▶ **WHAT YOU NEED TO DO**
Rewrite the material below, replacing "value" with "number" everywhere and keeping everything else unchanged. Leave out the pictures.

* * * * * * * * *

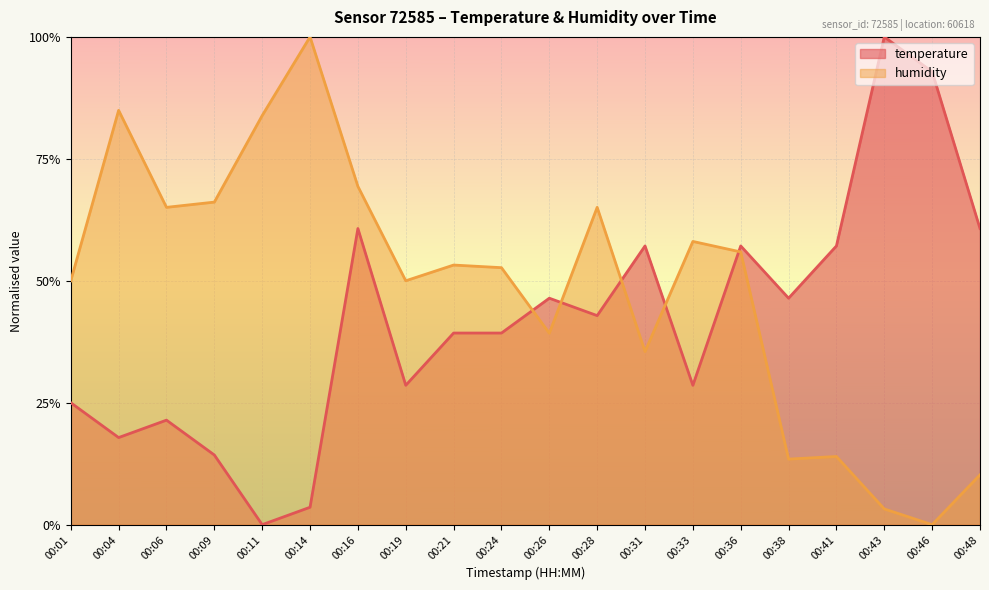

Which category has the lowest value in the humidity series?

00:46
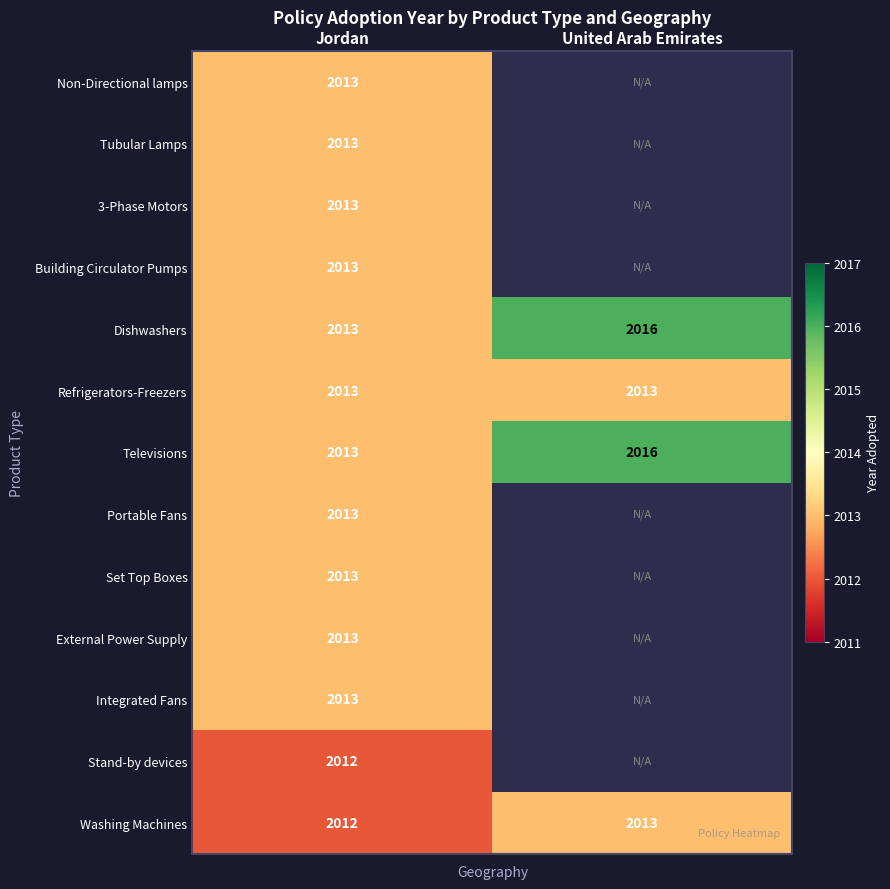

What is the greatest value displayed?

2016.0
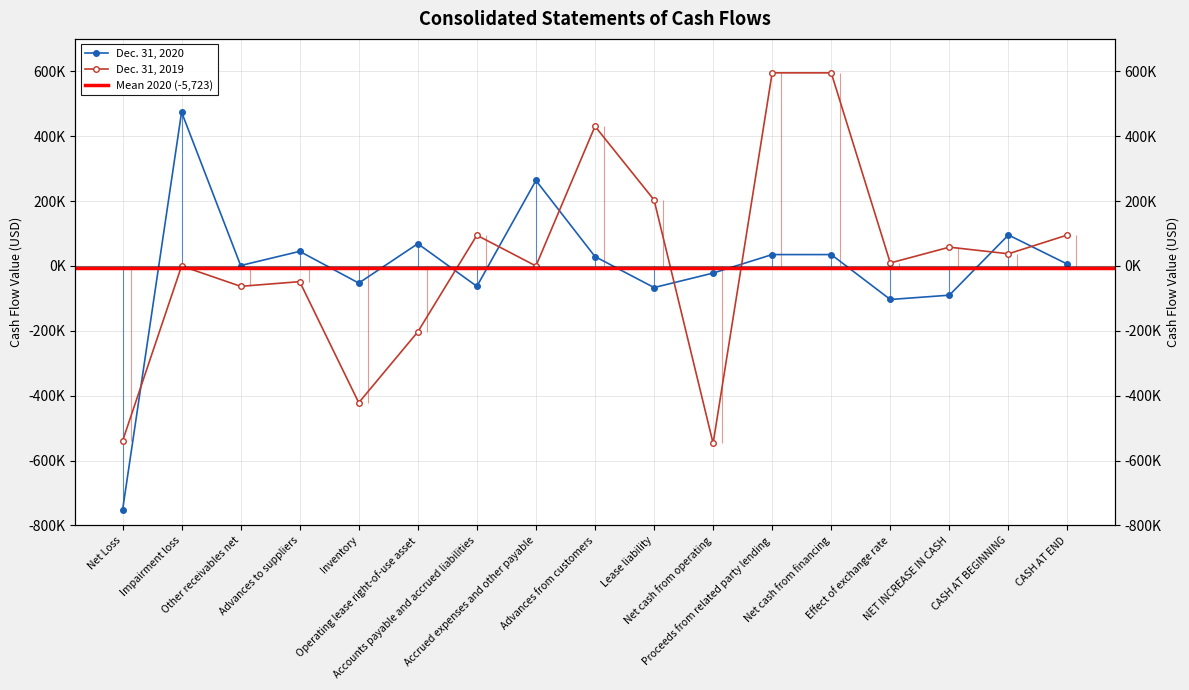

Reading left to right, transcribe all the data shown in this chart.

Dec. 31, 2020: -753141	474298	1372	45035	-52765	68661	-62829	263559	28967	-66535	-21849	35135	35135	-103319	-90033	95522	5489
Dec. 31, 2019: -540013	0	-62754	-48344	-421533	-202976	94746	0	430616	203627	-546626	595285	595285	9308	57967	37555	95522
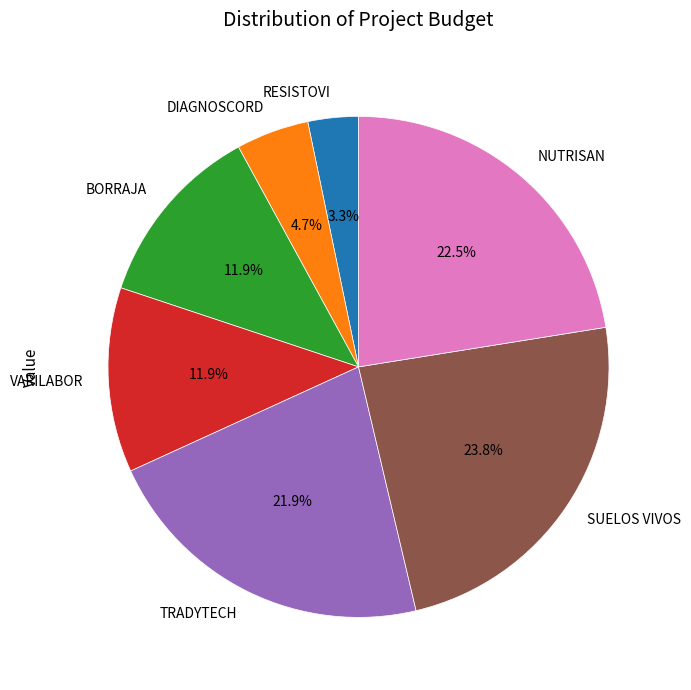

Is TRADYTECH the majority of the pie?

No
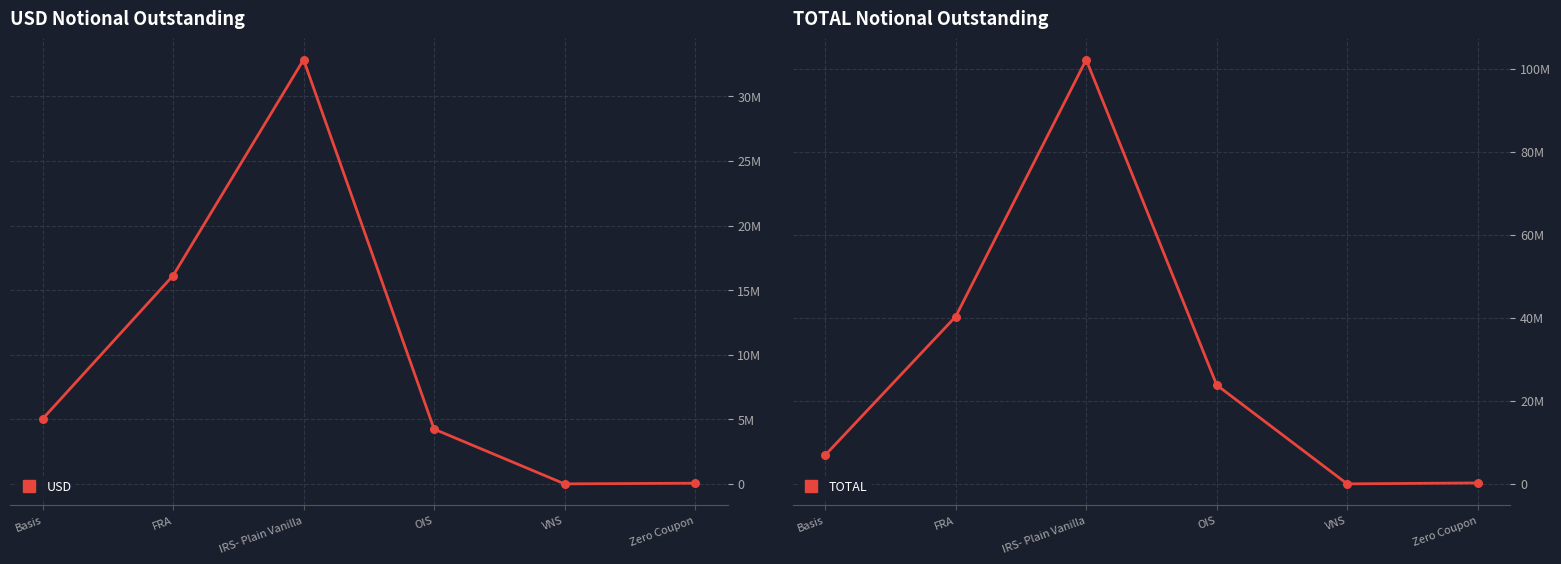

What are all the series names shown in the legend?

USD, TOTAL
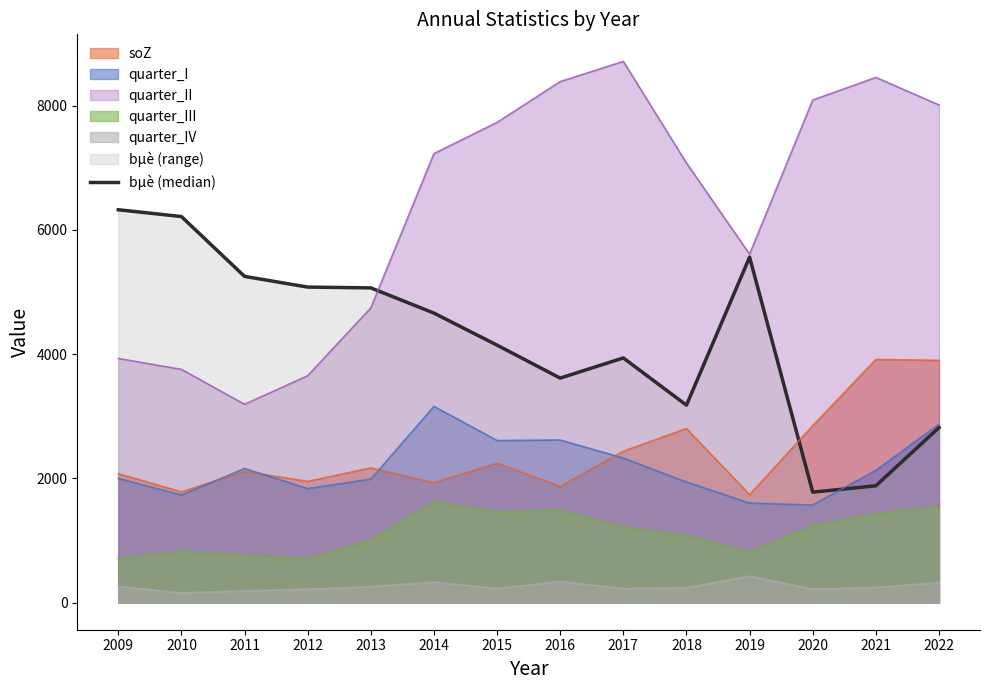

Between 2022 and 2021, which is larger?

2022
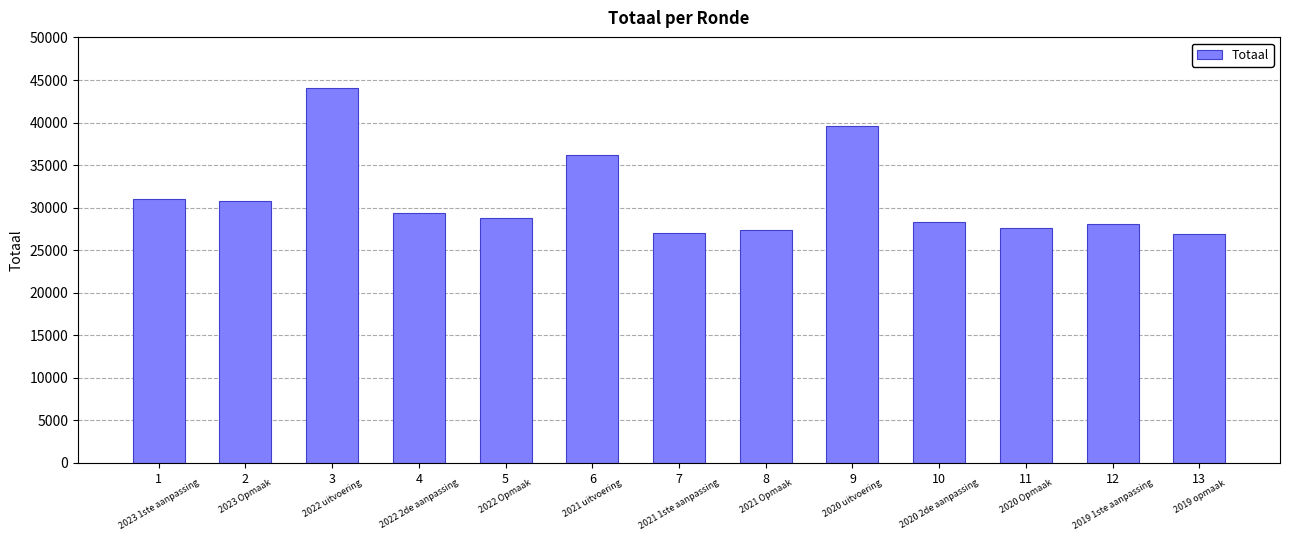

What is the average value?

31149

* * * * * * * * *

▶ **PROBLEM SOLUTION**
Which category has the lowest number in the humidity series?

00:46

What is the greatest number displayed?

2016.0

Reading left to right, transcribe all the data shown in this chart.

Dec. 31, 2020: -753141	474298	1372	45035	-52765	68661	-62829	263559	28967	-66535	-21849	35135	35135	-103319	-90033	95522	5489
Dec. 31, 2019: -540013	0	-62754	-48344	-421533	-202976	94746	0	430616	203627	-546626	595285	595285	9308	57967	37555	95522

Is TRADYTECH the majority of the pie?

No

What are all the series names shown in the legend?

USD, TOTAL

Between 2022 and 2021, which is larger?

2022

What is the average number?

31149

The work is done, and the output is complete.